Akamai on Thursday reported that it had detected and mitigated the largest DDoS attack ever launched against a European customer on Akamai’s Prolexic platform, with traffic spiking to 704.8 millions-of-packets-per-second (Mpps) in an aggressive attempt to cripple the organization’s business operations.

DDoS attacks are an ongoing concern worldwide, and Craig Sparling, an Akamai researcher, said U.S. companies should immediately review and implement Cybersecurity and Infrastructure Security Agency (CISA) recommendations.

These include reviewing critical subnets and IP spaces, and ensure that they have mitigation controls in place.
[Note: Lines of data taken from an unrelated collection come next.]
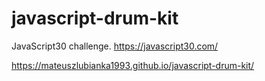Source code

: # javascript-drum-kit
JavaScript30 challenge.
https://javascript30.com/

https://mateuszlubianka1993.github.io/javascript-drum-kit/
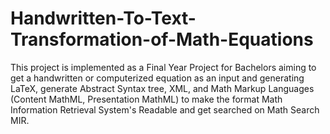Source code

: # Handwritten-To-Text-Transformation-of-Math-Equations

This project is implemented as a Final Year Project for Bachelors aiming to get a handwritten or computerized equation as an input and generating LaTeX, generate Abstract Syntax tree, XML, and Math Markup Languages (Content MathML, Presentation MathML) to make the format Math Information Retrieval System's Readable and get searched on Math Search MIR.
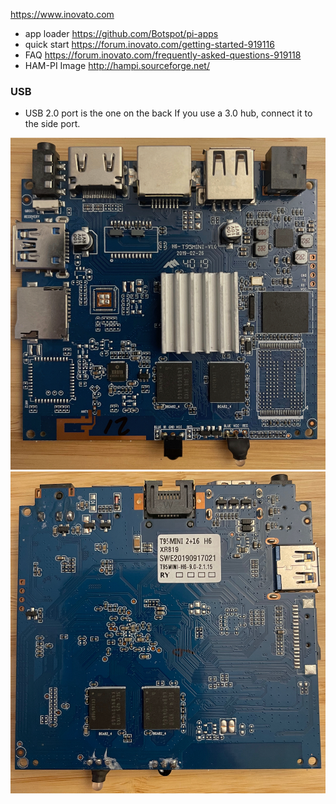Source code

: https://www.inovato.com

 - app loader https://github.com/Botspot/pi-apps
 - quick start https://forum.inovato.com/getting-started-919116
 - FAQ https://forum.inovato.com/frequently-asked-questions-919118
 - HAM-PI Image http://hampi.sourceforge.net/

 ### USB
 - USB 2.0 port is the one on the back If you use a 3.0 hub, connect it to the side port.

![top](top.jpeg)
![back](back.jpeg)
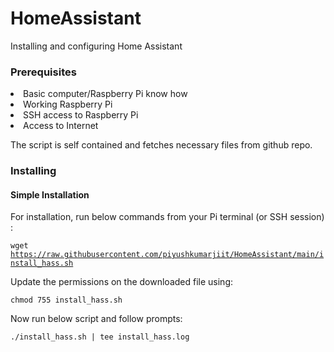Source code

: # HomeAssistant
Installing and configuring Home Assistant

### Prerequisites
<li>Basic computer/Raspberry Pi know how</li>
<li>Working Raspberry Pi</li>
<li>SSH access to Raspberry Pi</li>
<li>Access to Internet</li>

The script is self contained and fetches necessary files from github repo.

### Installing
#### Simple Installation
For installation, run below commands from your Pi terminal (or SSH session) :

<code>wget https://raw.githubusercontent.com/piyushkumarjiit/HomeAssistant/main/install_hass.sh</code>

Update the permissions on the downloaded file using:

<code>chmod 755 install_hass.sh</code>

Now run below script and follow prompts:

<code>./install_hass.sh  | tee install_hass.log</code>
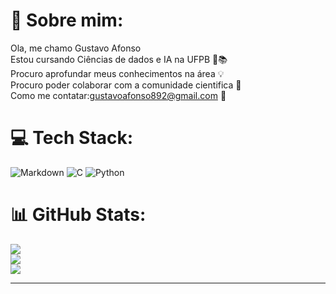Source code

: # 💫 Sobre mim:
Ola, me chamo Gustavo Afonso<br>Estou cursando Ciências de dados e IA na UFPB 📙📚<br>Procuro aprofundar meus conhecimentos na área 💡<br>Procuro poder colaborar com a comunidade cientifica 🧪<br>Como me contatar:gustavoafonso892@gmail.com 📩


# 💻 Tech Stack:
![Markdown](https://img.shields.io/badge/markdown-%23000000.svg?style=for-the-badge&logo=markdown&logoColor=white) ![C](https://img.shields.io/badge/c-%2300599C.svg?style=for-the-badge&logo=c&logoColor=white) ![Python](https://img.shields.io/badge/python-3670A0?style=for-the-badge&logo=python&logoColor=ffdd54)
# 📊 GitHub Stats:
![](https://github-readme-stats.vercel.app/api?username=Gusttavoafonso&theme=dark&hide_border=false&include_all_commits=true&count_private=false)<br/>
![](https://github-readme-streak-stats.herokuapp.com/?user=Gusttavoafonso&theme=dark&hide_border=false)<br/>
![](https://github-readme-stats.vercel.app/api/top-langs/?username=Gusttavoafonso&theme=dark&hide_border=false&include_all_commits=true&count_private=false&layout=compact)

---


<!-- Proudly created with GPRM ( https://gprm.itsvg.in ) -->
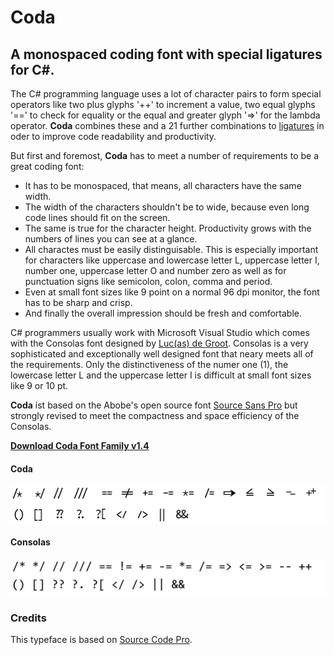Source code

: # Coda 
## A monospaced coding font with special ligatures for C#.

The C# programming language uses a lot of character pairs to form special operators like two plus glyphs '++' to increment a value, two equal glyphs '==' to check for equality or the equal and greater glyph '=>' for the lambda operator.
**Coda** combines these and a 21 further combinations to [ligatures](https://en.wikipedia.org/wiki/Typographic_ligature) in oder to improve code readability and productivity.

But first and foremost, **Coda** has to meet a number of requirements to be a great coding font:
+ It has to be monospaced, that means, all characters have the same width.
+ The width of the characters shouldn't be to wide, because even long code lines should fit on the screen.
+ The same is true for the character height. Productivity grows with the numbers of lines you can see at a glance. 
+ All charactes must be easily distinguisable. This is especially important for characters like uppercase and lowercase letter L, uppercase letter I, number one, uppercase letter O and number zero as well as for punctuation signs like semicolon, colon, comma and period.
+ Even at small font sizes like 9 point on a normal 96 dpi monitor, the font has to be sharp and crisp. 
+ And finally the overall impression should be fresh and comfortable.

C# programmers usually work with Microsoft Visual Studio which comes with the Consolas font designed by [Luc(as) de Groot](https://en.wikipedia.org/wiki/Luc(as)_de_Groot). Consolas is a very sophisticated and exceptionally well designed font that neary meets all of the requirements. Only the distinctiveness of the numer one (1), the lowercase letter L and  the uppercase letter I is difficult at small font sizes like 9 or 10 pt.

**Coda** ist based on the Abobe's open source font [Source Sans Pro](https://fonts.google.com/specimen/Source+Sans+Pro) but strongly revised to meet the compactness and space efficiency of the Consolas.  

[**Download Coda Font Family v1.4**](https://github.com/proeller/Coda/blob/master/release/Coda_1.4.zip)

#### Coda
![Coda Sample](https://github.com/proeller/Coda/blob/master/doc/coda.png?raw=true)

#### Consolas
![Consolas Sample](https://github.com/proeller/Coda/blob/master/doc/consolas.png?raw=true)


### Credits
This typeface is based on [Source Code Pro](https://github.com/adobe-fonts/source-code-pro).


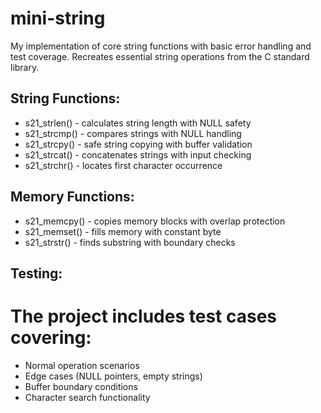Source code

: # mini-string
My implementation of core string functions with basic error handling and test coverage. Recreates essential string operations from the C standard library.

## String Functions:
- s21_strlen() - calculates string length with NULL safety
- s21_strcmp() - compares strings with NULL handling
- s21_strcpy() - safe string copying with buffer validation
- s21_strcat() - concatenates strings with input checking
- s21_strchr() - locates first character occurrence

## Memory Functions:
- s21_memcpy() - copies memory blocks with overlap protection
- s21_memset() - fills memory with constant byte
- s21_strstr() - finds substring with boundary checks

## Testing:
# The project includes test cases covering:
- Normal operation scenarios
- Edge cases (NULL pointers, empty strings)
- Buffer boundary conditions
- Character search functionality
Sparling said security teams should also deploy DDoS security controls in an “always-on” mitigation posture as a first layer of defense to avoid an emergency integration scenario reduce the burden on incident responders.

“If you don’t have a trusted and proven cloud-based provider, get one now,” said Sparling. “Proactively pull together a crisis response team and ensure runbooks and incident response plans are up-to-date. For example, do you have a runbook to deal with catastrophic events? Are the contacts within the playbooks updated? A playbook that references outdated tech assets or people who have long left the company isn’t going to help.”

On the question of why this attack was measured in Mpps, John Bambenek, principal threat hunter at Netenrich, explained that the maximum packet size is 65,507 bytes, though it’s very doubtful this attacked used packets of that size. Bambenek said if they did, the attack would be on the scale of 46 TB/sec.

Bambenek said the minimum packet size is only 8 bytes. However, measuring by packet size has relevance because network devices have to process each header of every packet regardless of size, so there’s a possibility of not overwhelming the overall bandwidth while still overwhelming the processing of headers by the network devices themselves.

“Ultimately, protecting from DDoS is an arms race, you have to have some filtering in front of your critical resources that can filter the noise and for your internet-facing resources to have enough load to weather Layer 7 (application layer) DDoS attacks,” Bambenek said. “A has to be greater than B and it’s not much more complicated than that.”